Asked what she thought about reclassifying the hospital provider fee, Ganahl said, “I don’t think I need to take a stand on that either way at this point because it’s not on the table.”
According to the Colorado Fiscal Institute, “net tuition for public institutions of higher education in Colorado has increased 38.5 percent since 2009. The U.S. average increase was 26.7 percent.”
Earlier this year, the board of regents voted 7-2 to lock in tuition for incoming freshman at CU-Boulder for four years, and voted for a 4 percent tuition hike for incoming freshman in 2018.
What would these candidates do about political diversity among faculty on campus?
A college campus in Boulder, Colorado. What could sound more liberal, right?
So it’s not surprising that some Republicans want to keep control of the University of Colorado, hoping that GOP regents will have some sway in injecting more conservative viewpoints into the higher ed marketplace of ideas. They’ve found some success with the Center for Conservative Thought and Policy at CU-Boulder, a privately funded program with a visiting scholar who stays for four years. The center recently was rolled into the school’s Center for Western Civilization, which is designed to bring more conservative discourse into Western civ classes. The plan is to have faculty be part of it, along with graduate and doctoral students.
“I think what the reality is is that, if you don’t have members of the board supporting it and helping raise money for it, I’m not sure how long it would continue,” says John Carson, a Republican regent. He says he hears all the time how much parents worry about their kids getting a well-rounded education.
It is true that the faculty tends to be more progressive than conservative, says regent Shoemaker. But to her, that’s just more reason to elect a Democrat onto the board.
“I believe the whole system will function better and more smoothly with less friction, with less controversy,” she says. “Right now we can’t even select a board chair.”
For her part, Madden wants to see a different kind of diversity on campus.
“Who we hire as professors matters,” she says. “We have very few black professors and very few black administrators compared to our population. It’s a problem.”

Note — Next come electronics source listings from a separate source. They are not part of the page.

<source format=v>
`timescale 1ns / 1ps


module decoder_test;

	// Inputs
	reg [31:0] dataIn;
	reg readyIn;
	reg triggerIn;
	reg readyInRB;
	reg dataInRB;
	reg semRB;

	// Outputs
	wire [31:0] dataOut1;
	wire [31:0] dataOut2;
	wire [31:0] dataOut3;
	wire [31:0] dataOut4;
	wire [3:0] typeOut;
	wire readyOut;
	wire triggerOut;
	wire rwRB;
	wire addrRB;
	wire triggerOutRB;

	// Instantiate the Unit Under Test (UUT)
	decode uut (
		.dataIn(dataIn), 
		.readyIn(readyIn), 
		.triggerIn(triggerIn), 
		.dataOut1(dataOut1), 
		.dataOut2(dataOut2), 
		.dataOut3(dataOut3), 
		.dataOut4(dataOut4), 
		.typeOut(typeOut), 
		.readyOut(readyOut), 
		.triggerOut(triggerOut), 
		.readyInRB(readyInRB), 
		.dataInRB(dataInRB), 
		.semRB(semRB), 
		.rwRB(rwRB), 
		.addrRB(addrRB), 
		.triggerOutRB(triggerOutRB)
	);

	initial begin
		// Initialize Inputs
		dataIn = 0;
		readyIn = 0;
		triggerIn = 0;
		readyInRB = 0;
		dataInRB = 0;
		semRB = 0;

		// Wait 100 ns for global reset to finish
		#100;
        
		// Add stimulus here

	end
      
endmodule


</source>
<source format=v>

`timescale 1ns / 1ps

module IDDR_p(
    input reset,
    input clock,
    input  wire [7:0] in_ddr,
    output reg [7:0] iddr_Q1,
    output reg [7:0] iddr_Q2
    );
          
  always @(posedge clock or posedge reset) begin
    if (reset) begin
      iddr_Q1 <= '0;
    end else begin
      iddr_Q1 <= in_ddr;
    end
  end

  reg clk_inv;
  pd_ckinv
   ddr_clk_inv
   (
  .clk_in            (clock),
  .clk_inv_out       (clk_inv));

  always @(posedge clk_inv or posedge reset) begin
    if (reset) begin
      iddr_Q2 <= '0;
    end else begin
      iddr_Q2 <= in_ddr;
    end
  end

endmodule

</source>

According to the latest faculty diversity report for CU Boulder, there are 121 black faculty and staff members out of about 6,100. On campus, 1.6 percent of the undergraduate student population is black. As for Latinos, there are 580 faculty and staff members. The undergraduate Latino student population is 10.6 percent.

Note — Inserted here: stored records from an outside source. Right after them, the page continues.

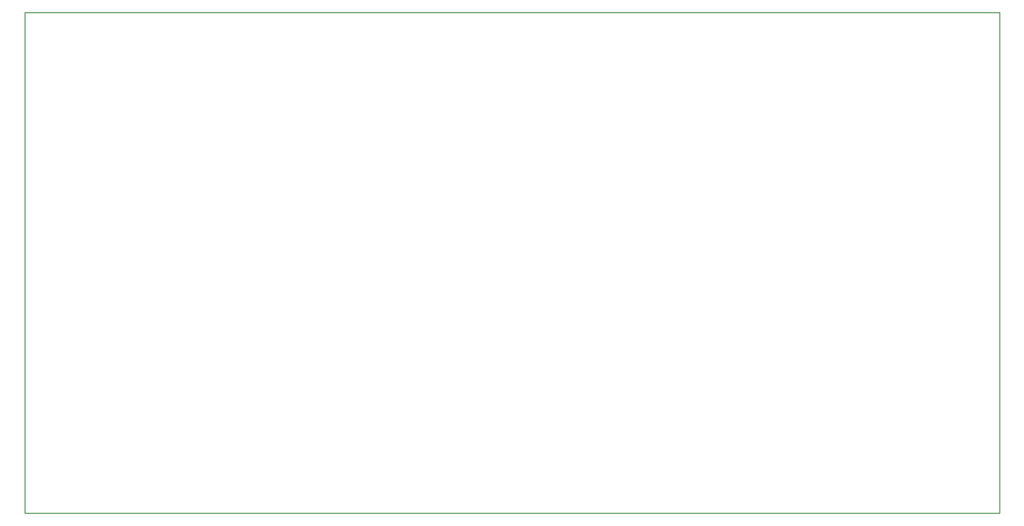
<source format=gbr>
%TF.GenerationSoftware,KiCad,Pcbnew,(5.1.10)-1*%
%TF.CreationDate,2021-06-14T15:07:00+02:00*%
%TF.ProjectId,bluepill_scsi,626c7565-7069-46c6-9c5f-736373692e6b,rev?*%
%TF.SameCoordinates,Original*%
%TF.FileFunction,Profile,NP*%
%FSLAX46Y46*%
G04 Gerber Fmt 4.6, Leading zero omitted, Abs format (unit mm)*
G04 Created by KiCad (PCBNEW (5.1.10)-1) date 2021-06-14 15:07:00*
%MOMM*%
%LPD*%
G01*
G04 APERTURE LIST*
%TA.AperFunction,Profile*%
%ADD10C,0.050000*%
%TD*%
G04 APERTURE END LIST*
D10*
X143510000Y-127000000D02*
X143510000Y-124460000D01*
X237490000Y-127000000D02*
X143510000Y-127000000D01*
X237490000Y-78740000D02*
X237490000Y-127000000D01*
X143510000Y-78740000D02*
X237490000Y-78740000D01*
X143510000Y-81280000D02*
X143510000Y-78740000D01*
X143510000Y-124460000D02*
X143510000Y-81280000D01*
M02*

</source>
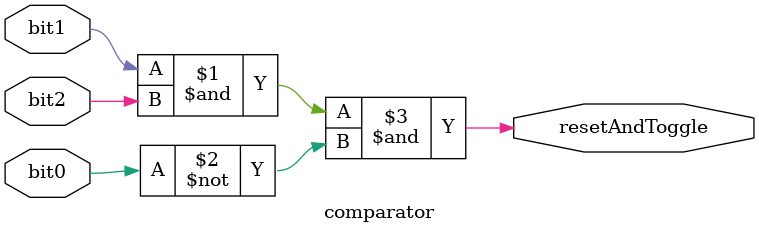
<source format=v>
module comparator (
    input bit1, bit2, bit0,
    output resetAndToggle
);

assign resetAndToggle = bit1 & bit2 & ~bit0;

endmodule
</source>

Regents, Madden says, can move the needle by selecting a president who makes diversity hires a priority.
“It’s not that difficult,” Madden says, noting that the university system is taking steps to do that.
But, “it’s moving too slow,” she adds. “It’s just too damn slow.”
Policy issues aside, is this race really about a new CU president?
That depends on whom you ask.
Jim Martin, a former regent who held the at-large seat up for grabs this year, penned a recent newspaper column about how the current president’s future “likely hinges” on this race.
The Republican candidate agrees.
If Democrats gain control, “I think the first thing they want to do is fire our president,” Ganahl says bluntly. “Which is not good. He’s done a great job and he’s made some incredible advances at CU … I think that would be a terrible decision to move Bruce out.”
The Democrat, Madden, says that just ain’t so, despite unflattering comments she’d made about Benson’s selection in 2008.
“I’m not running because of Bruce Benson,” she says. “And I met with him to tell him that, by the way.” She says he has “done a great job as president.”
But Benson is almost 80 years old.
“We’re going to ride him as long as [we] can,” says Gallegos, the Republican regent from Grand Junction.
“I would say the selection of a president is on the line,” counters Shoemaker. “All of our leadership is going to be turning over in the next five years. We have got to be well prepared for that. And we, the board of regents, should be as functional as we can be so we attract the very best and brightest people who want to lead our university.”
*A previous version of this story misstated when a board vote had been taken.